● Problem description:
Report how many lines below contain the word "camera", and give only that number.

[Stored data]
┌──

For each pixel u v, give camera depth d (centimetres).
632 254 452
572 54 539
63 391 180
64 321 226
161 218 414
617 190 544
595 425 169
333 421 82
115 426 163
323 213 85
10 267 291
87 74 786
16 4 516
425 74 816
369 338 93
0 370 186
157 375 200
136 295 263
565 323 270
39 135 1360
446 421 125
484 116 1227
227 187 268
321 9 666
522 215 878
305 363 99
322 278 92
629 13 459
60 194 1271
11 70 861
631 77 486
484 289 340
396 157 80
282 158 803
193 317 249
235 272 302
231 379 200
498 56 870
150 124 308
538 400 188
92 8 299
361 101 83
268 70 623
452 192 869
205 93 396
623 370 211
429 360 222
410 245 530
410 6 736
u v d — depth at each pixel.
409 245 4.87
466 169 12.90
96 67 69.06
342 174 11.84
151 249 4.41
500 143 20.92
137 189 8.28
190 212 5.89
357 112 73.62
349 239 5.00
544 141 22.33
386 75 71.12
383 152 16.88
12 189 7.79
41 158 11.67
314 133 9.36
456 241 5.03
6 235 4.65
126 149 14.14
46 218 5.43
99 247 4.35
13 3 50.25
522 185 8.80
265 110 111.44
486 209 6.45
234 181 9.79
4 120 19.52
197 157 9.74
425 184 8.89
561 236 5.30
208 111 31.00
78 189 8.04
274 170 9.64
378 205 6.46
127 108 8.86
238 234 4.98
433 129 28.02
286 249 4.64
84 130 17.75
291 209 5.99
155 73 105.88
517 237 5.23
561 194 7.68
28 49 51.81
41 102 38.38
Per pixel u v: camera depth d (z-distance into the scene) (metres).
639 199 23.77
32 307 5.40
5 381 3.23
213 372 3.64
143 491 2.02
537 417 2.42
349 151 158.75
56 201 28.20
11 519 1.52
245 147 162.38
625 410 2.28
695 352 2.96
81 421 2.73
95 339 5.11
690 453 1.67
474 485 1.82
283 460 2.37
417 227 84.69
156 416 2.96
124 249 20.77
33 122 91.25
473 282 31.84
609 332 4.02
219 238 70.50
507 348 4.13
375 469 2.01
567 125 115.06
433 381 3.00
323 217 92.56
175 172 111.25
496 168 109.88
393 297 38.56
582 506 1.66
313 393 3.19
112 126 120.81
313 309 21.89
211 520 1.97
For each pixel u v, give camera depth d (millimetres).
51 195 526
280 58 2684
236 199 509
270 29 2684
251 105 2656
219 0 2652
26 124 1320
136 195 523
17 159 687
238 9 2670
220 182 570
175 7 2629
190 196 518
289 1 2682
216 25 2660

└──
┌──

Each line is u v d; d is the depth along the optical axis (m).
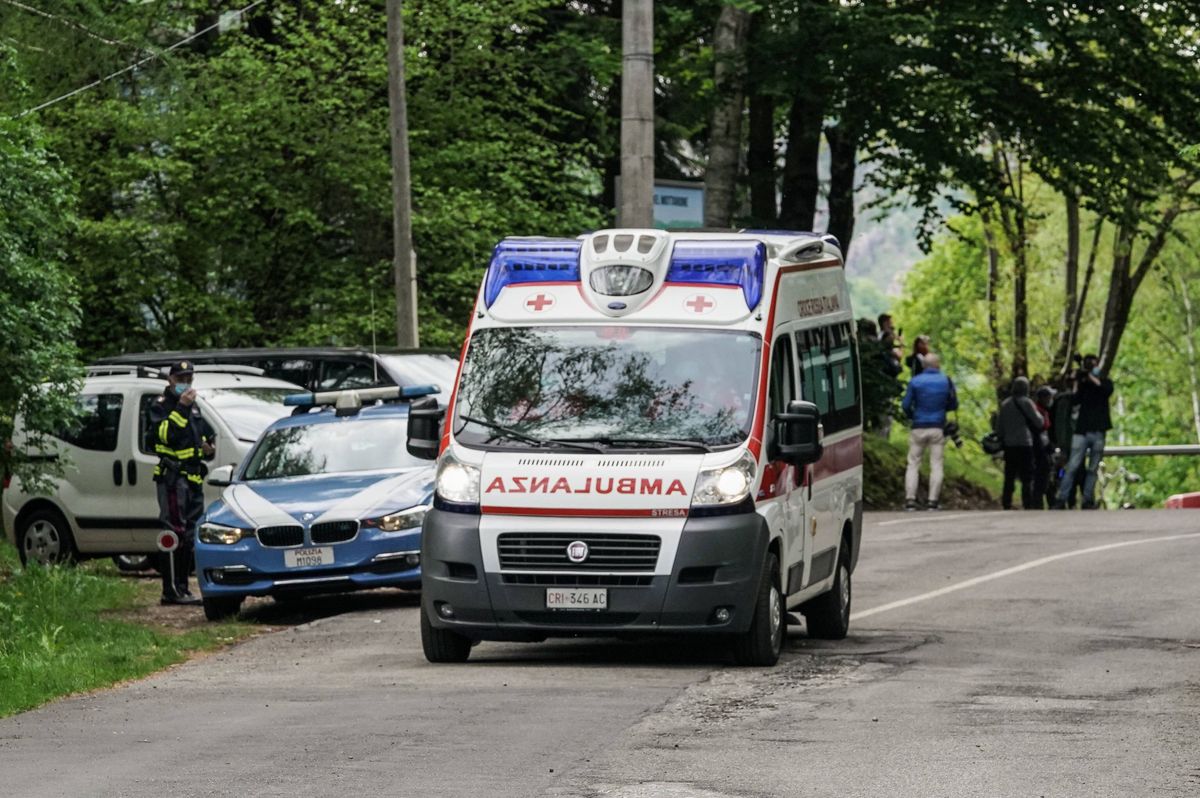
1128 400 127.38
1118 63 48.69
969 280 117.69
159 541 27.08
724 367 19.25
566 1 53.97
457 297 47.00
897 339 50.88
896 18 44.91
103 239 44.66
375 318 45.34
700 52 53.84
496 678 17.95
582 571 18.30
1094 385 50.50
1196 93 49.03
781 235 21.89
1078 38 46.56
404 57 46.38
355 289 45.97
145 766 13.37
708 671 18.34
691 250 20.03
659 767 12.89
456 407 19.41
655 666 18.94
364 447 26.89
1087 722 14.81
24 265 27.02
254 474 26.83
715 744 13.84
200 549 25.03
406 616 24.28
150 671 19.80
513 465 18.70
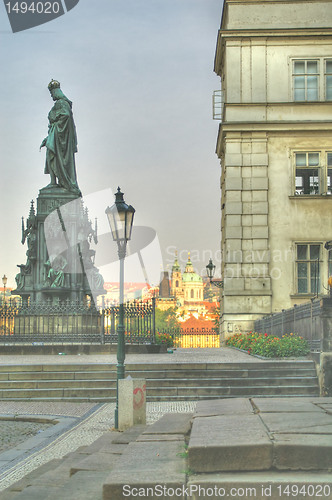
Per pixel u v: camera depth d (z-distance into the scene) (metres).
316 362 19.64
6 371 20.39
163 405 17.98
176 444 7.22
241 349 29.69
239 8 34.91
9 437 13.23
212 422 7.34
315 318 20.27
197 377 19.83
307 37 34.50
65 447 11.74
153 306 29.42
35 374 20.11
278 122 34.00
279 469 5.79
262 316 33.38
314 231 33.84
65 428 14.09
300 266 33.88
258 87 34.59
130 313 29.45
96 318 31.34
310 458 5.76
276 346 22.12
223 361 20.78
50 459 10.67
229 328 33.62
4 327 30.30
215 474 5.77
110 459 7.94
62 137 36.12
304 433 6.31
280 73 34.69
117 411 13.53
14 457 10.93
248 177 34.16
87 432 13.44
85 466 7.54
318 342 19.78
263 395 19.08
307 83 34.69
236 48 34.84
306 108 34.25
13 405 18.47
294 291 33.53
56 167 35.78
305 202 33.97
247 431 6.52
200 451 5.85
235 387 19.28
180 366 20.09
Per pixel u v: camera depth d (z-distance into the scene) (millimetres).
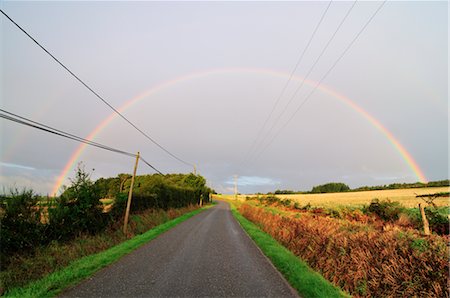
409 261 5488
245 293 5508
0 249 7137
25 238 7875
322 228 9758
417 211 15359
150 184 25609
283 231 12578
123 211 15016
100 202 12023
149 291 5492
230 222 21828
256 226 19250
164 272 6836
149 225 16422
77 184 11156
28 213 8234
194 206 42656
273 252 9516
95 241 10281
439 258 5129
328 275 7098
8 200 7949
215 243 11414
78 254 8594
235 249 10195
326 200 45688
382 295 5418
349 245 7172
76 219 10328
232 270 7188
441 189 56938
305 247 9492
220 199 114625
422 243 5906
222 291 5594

└──

● Expected answer:
5